What is needed here is an exact repetition of the records below, beginning at the line that has "towel bar 0.94 -0.22" and stopping after the line that has "ceiling light fixture 2.26 +1.25".

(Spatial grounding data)
[Start of Attachment]

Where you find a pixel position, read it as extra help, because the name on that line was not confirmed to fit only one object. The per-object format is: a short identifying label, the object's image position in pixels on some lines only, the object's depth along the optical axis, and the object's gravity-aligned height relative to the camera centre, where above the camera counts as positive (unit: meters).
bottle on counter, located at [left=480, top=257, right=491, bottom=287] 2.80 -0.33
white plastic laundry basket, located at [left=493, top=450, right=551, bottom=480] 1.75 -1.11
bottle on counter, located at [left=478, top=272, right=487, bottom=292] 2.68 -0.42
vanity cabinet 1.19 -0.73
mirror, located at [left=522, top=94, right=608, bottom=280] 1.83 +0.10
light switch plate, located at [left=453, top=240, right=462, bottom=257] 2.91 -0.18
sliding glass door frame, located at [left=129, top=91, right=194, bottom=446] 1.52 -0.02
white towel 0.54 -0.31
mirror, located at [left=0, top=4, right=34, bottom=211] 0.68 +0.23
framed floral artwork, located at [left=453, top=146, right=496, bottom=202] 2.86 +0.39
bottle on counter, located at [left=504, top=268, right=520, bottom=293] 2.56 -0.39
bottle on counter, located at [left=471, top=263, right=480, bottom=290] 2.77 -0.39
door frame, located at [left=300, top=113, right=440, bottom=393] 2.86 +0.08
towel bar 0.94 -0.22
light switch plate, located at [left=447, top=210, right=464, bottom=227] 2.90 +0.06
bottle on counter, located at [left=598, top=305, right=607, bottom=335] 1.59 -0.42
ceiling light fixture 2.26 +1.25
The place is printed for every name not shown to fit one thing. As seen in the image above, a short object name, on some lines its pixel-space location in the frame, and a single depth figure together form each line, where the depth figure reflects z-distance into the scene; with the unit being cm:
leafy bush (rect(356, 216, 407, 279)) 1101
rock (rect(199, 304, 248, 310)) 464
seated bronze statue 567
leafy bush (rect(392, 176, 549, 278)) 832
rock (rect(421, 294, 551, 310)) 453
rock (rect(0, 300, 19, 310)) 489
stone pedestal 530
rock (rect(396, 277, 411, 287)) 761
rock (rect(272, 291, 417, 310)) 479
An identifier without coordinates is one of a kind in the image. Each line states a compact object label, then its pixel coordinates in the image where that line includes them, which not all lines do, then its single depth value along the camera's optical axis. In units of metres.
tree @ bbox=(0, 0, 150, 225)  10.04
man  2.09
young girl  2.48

[End of Attachment]

## The answer
towel bar 0.94 -0.22
light switch plate, located at [left=447, top=210, right=464, bottom=227] 2.90 +0.06
bottle on counter, located at [left=598, top=305, right=607, bottom=335] 1.59 -0.42
ceiling light fixture 2.26 +1.25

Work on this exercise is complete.